"A sketchbook is a secret thing, a collection of unfinished and often times abandoned ideas never intended for public consumption—at least not in their current state. It’s a private space for honing one’s craft and workshopping, separating good ideas from those best left unexplored." -Brian Heater at The Daily Cross Hatch.
15 August 2010
I've been tearing through Karl Marlantes' Vietnam novel "Matterhorn", which set my mind and pen wandering to draw this sketch. (This is taken from Larry Burrow's Pulitzer Prize winning photo taken atop "Mutter's Ridge" in 1966.) Having read a ton of Vietnam novels in my day, I can offer the informed opinion that "Matterhorn" is one of the best Vietnam novels, if not one of the best war novels ever written. There's no hackneyed patriotism or testosterone fueled chest thumping manly action. The bravery and heroism displayed in the book are demonstrated by men who simply survive horrific, grueling conditions that are sometimes (often) created by the whims of the 'politically' ambitious.
A poster on Terminal Lance (who I assume knows from whence he speaks) says that the novel could have taken place during our current war, implying that the more things change the more they stay the same. Indeed, Marlante's publishers urged him to change it and make it about Iraq or Afghanistan.

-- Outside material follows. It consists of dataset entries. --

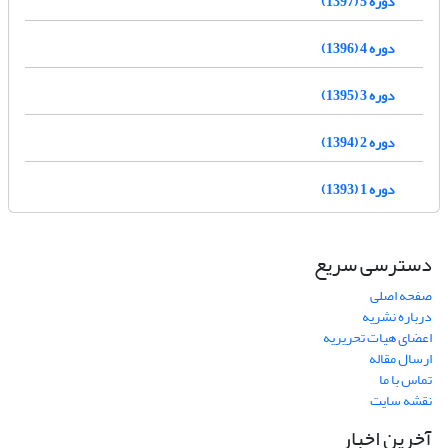
دوره 5 (1397)
دوره 4 (1396)
دوره 3 (1395)
دوره 2 (1394)
دوره 1 (1393)
دسترسی سریع
صفحه اصلی
درباره نشریه
اعضای هیات تحریریه
ارسال مقاله
تماس با ما
نقشه سایت
آخرین اخبار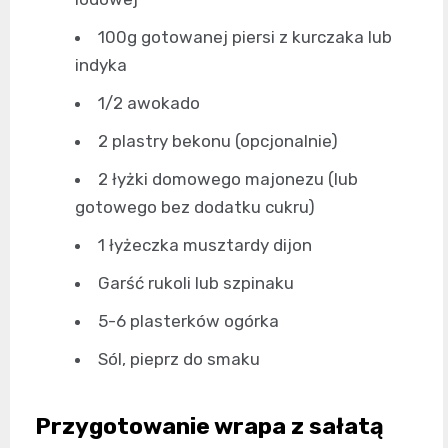
100g gotowanej piersi z kurczaka lub
indyka
1/2 awokado
2 plastry bekonu (opcjonalnie)
2 łyżki domowego majonezu (lub
gotowego bez dodatku cukru)
1 łyżeczka musztardy dijon
Garść rukoli lub szpinaku
5-6 plasterków ogórka
Sól, pieprz do smaku
Przygotowanie wrapa z sałatą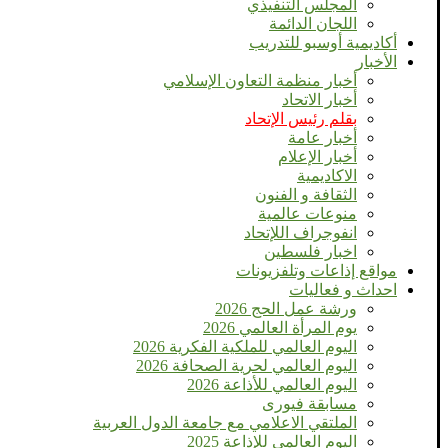
المجلس التنفيذي
اللجان الدائمة
أكاديمية أوسبو للتدريب
الأخبار
أخبار منظمة التعاون الإسلامي
أخبار الاتحاد
بقلم رئيس الإتحاد
أخبار عامة
أخبار الإعلام
الاكاديمية
الثقافة و الفنون
منوعات عالمية
انفوجراف اللإتحاد
اخبار فلسطين
مواقع إذاعات وتلفزيونات
احداث و فعاليات
ورشة عمل الحج 2026
يوم المرأة العالمي 2026
اليوم العالمي للملكية الفكرية 2026
اليوم العالمي لحرية الصحافة 2026
اليوم العالمي للأذاعة 2026
مسابقة فيورى
الملتقي الاعلامي مع جامعة الدول العربية
اليوم العالمى للإذاعة 2025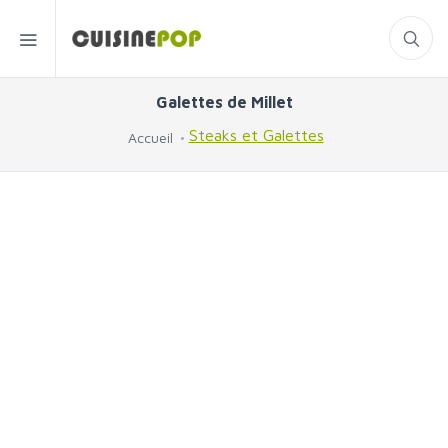
Galettes de Millet
Steaks et Galettes
Accueil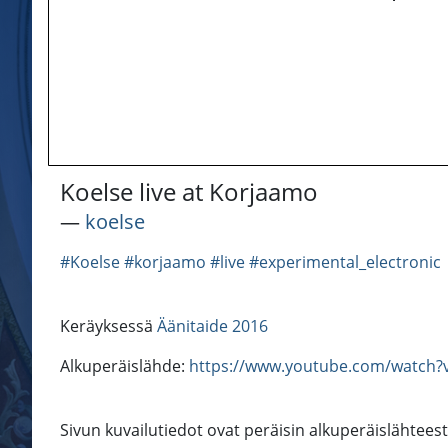
Koelse live at Korjaamo
―
koelse
#Koelse
#korjaamo
#live
#experimental_electronic
Keräyksessä
Äänitaide 2016
Alkuperäislähde:
https://www.youtube.com/watch
Sivun kuvailutiedot ovat peräisin alkuperäislähtees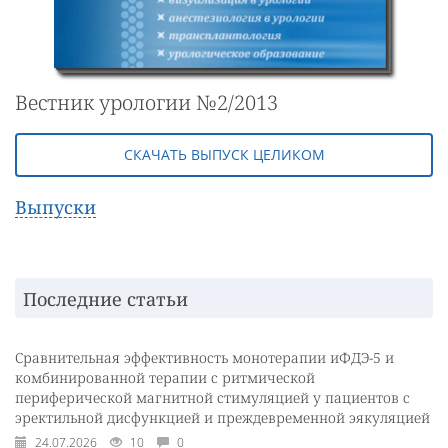
Вестник урологии №2/2013
СКАЧАТЬ ВЫПУСК ЦЕЛИКОМ
Выпуски
Последние статьи
Сравнительная эффективность монотерапии иФДЭ-5 и
комбинированной терапии с ритмической
периферической магнитной стимуляцией у пациентов с
эректильной дисфункцией и преждевременной эякуляцией
24.07.2026
10
0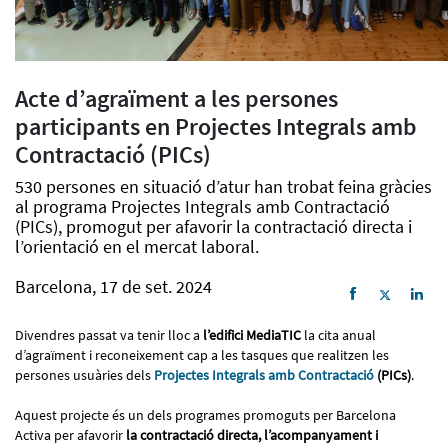
Acte d’agraïment a les persones
participants en Projectes Integrals amb
Contractació (PICs)
530 persones en situació d’atur han trobat feina gràcies
al programa Projectes Integrals amb Contractació
(PICs), promogut per afavorir la contractació directa i
l’orientació en el mercat laboral.
Barcelona, 17 de set. 2024
Divendres passat va tenir lloc a
l’edifici MediaTIC
la cita anual
d’agraïment i reconeixement cap a les tasques que realitzen les
persones usuàries dels
Projectes Integrals amb Contractació
(PICs)
.
Aquest projecte és un dels programes promoguts per Barcelona
Activa per afavorir
la contractació directa, l’acompanyament i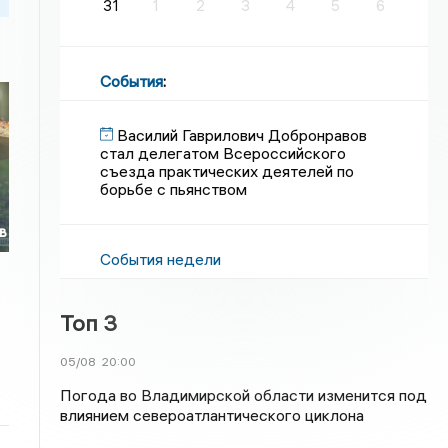
31
1
2
3
4
5
6
События
:
Василий Гаврилович Добронравов
стал делегатом Всероссийского
съезда практических деятелей по
борьбе с пьянством
в
События недели
Топ 3
05/08
20:00
Погода во Владимирской области изменится под
влиянием североатлантического циклона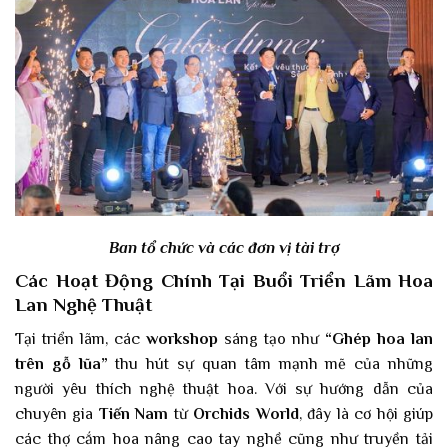
Ban tổ chức và các đơn vị tài trợ
Các Hoạt Động Chính Tại Buổi Triển Lãm Hoa
Lan Nghệ Thuật
Tại triển lãm, các
workshop
sáng tạo như
“Ghép hoa lan
trên gỗ lũa”
thu hút sự quan tâm mạnh mẽ của những
người yêu thích nghệ thuật hoa. Với sự hướng dẫn của
chuyên gia
Tiến Nam
từ
Orchids World
, đây là cơ hội giúp
các thợ cắm hoa nâng cao tay nghề cũng như truyền tải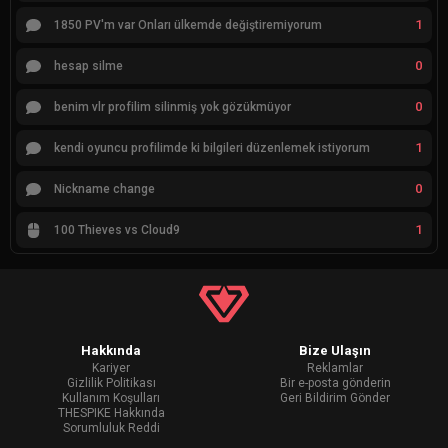
1
1850 PV'm var Onları ülkemde değiştiremiyorum
0
hesap silme
0
benim vlr profilim silinmiş yok gözükmüyor
1
kendi oyuncu profilimde ki bilgileri düzenlemek istiyorum
0
Nickname change
1
100 Thieves vs Cloud9
Hakkında
Bize Ulaşın
Kariyer
Reklamlar
Gizlilik Politikası
Bir e-posta gönderin
Kullanım Koşulları
Geri Bildirim Gönder
THESPIKE Hakkında
Sorumluluk Reddi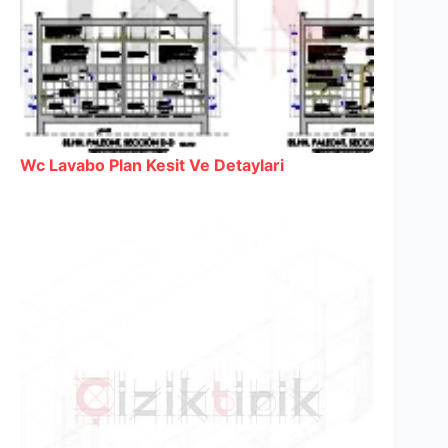
Wc Lavabo Plan Kesit Ve Detaylari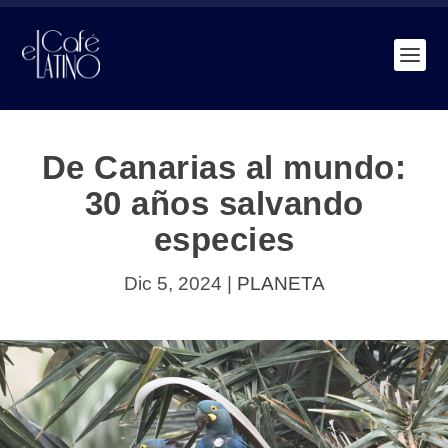
De Canarias al mundo:
30 años salvando
especies
Dic 5, 2024
|
PLANETA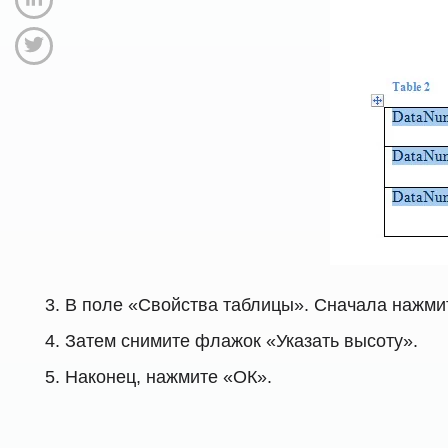
В поле «Свойства таблицы». Сначала нажмит
Затем снимите флажок «Указать высоту».
Наконец, нажмите «ОК».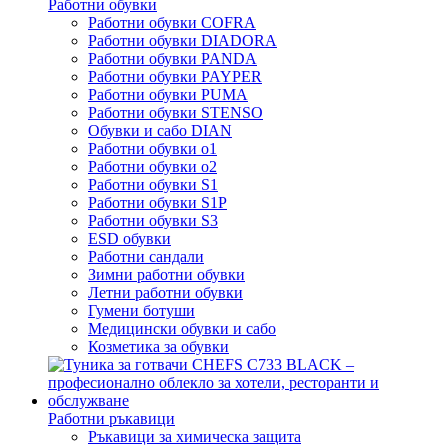
Работни обувки
Работни обувки COFRA
Работни обувки DIADORA
Работни обувки PANDA
Работни обувки PAYPER
Работни обувки PUMA
Работни обувки STENSO
Обувки и сабо DIAN
Работни обувки o1
Работни обувки o2
Работни обувки S1
Работни обувки S1P
Работни обувки S3
ESD обувки
Работни сандали
Зимни работни обувки
Летни работни обувки
Гумени ботуши
Медицински обувки и сабо
Козметика за обувки
Работни ръкавици
Ръкавици за химическа защита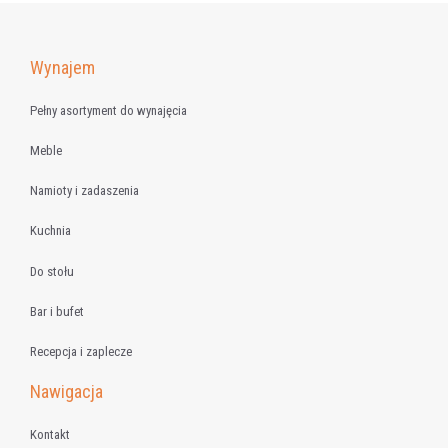
Wynajem
Pełny asortyment do wynajęcia
Meble
Namioty i zadaszenia
Kuchnia
Do stołu
Bar i bufet
Recepcja i zaplecze
Nawigacja
Kontakt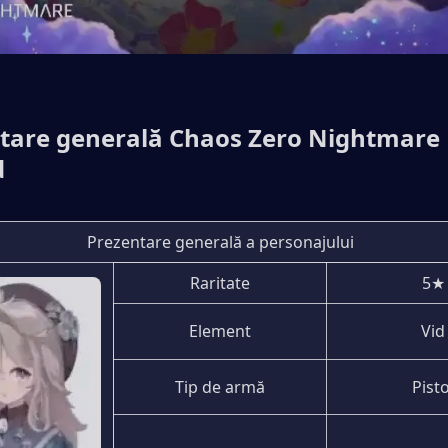
tare generală Chaos Zero Nightmare 
d
Prezentare generală a personajului
Raritate
5★
Element
Vid
Tip de armă
Pisto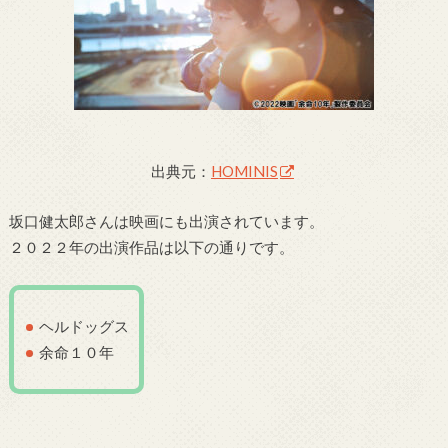
出典元：
HOMINIS
坂口健太郎さんは映画にも出演されています。
２０２２年の出演作品は以下の通りです。
ヘルドッグス
余命１０年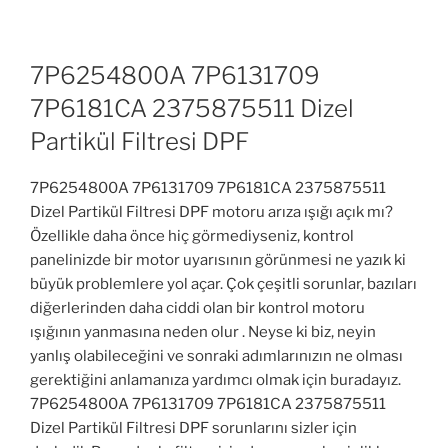
7P6254800A 7P6131709
7P6181CA 2375875511 Dizel
Partikül Filtresi DPF
7P6254800A 7P6131709 7P6181CA 2375875511
Dizel Partikül Filtresi DPF motoru arıza ışığı açık mı?
Özellikle daha önce hiç görmediyseniz, kontrol
panelinizde bir motor uyarısının görünmesi ne yazık ki
büyük problemlere yol açar. Çok çeşitli sorunlar, bazıları
diğerlerinden daha ciddi olan bir kontrol motoru
ışığının yanmasına neden olur . Neyse ki biz, neyin
yanlış olabileceğini ve sonraki adımlarınızın ne olması
gerektiğini anlamanıza yardımcı olmak için buradayız.
7P6254800A 7P6131709 7P6181CA 2375875511
Dizel Partikül Filtresi DPF sorunlarını sizler için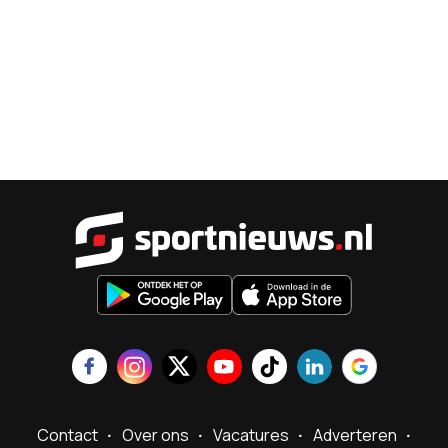
Sportnieu
Contact
Over ons
Vacatures
Adverteren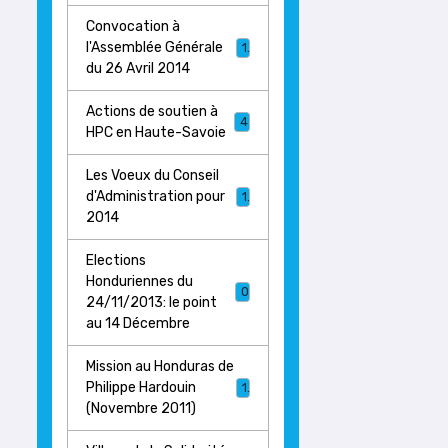
Convocation à
l'Assemblée Générale
1
du 26 Avril 2014
Actions de soutien à
4
HPC en Haute-Savoie
Les Voeux du Conseil
d'Administration pour
1
2014
Elections
Honduriennes du
0
24/11/2013: le point
au 14 Décembre
Mission au Honduras de
Philippe Hardouin
1
(Novembre 2011)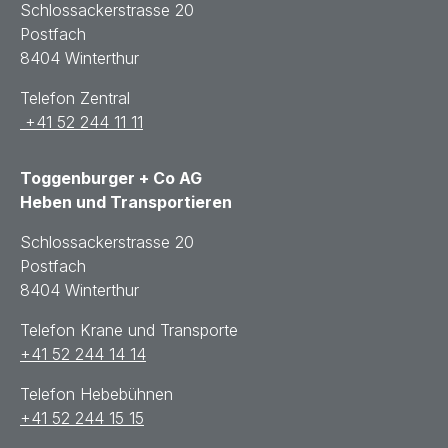
Schlossackerstrasse 20
Postfach
8404 Winterthur
Telefon Zentral
+41 52 244 11 11
Toggenburger + Co AG
Heben und Transportieren
Schlossackerstrasse 20
Postfach
8404 Winterthur
Telefon Krane und Transporte
+41 52 244 14 14
Telefon Hebebühnen
+41 52 244 15 15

What makes it unique from most Vietnam fiction is that racial tension is one of the main drivers of the story. (Marlantes says that in early drafts he tried to avoid it but couldn't.) In James Webb's Fields of Fire (which I consider to be the best novel about Vietnam), racial issues create some of the conflict, but not to the extent they do in "Matterhorn". I chose to sketch the image above, because it exemplifies how Marines in line units transcended racial friction- even though Marlantes says that once they were out of the field, that same tension became impossible to ignore.
There are parts of the book which are grueling and exhausting to read and make you wonder how anyone could have survived. Very little war literature (with the exception of "The Thin Red Line") approaches the vivid detail and intensity in which the suffering sustained by Marlantes' Marines (and Sailors) is illustrated.
Anyways. Hell of a book. I'm glad it made it into print.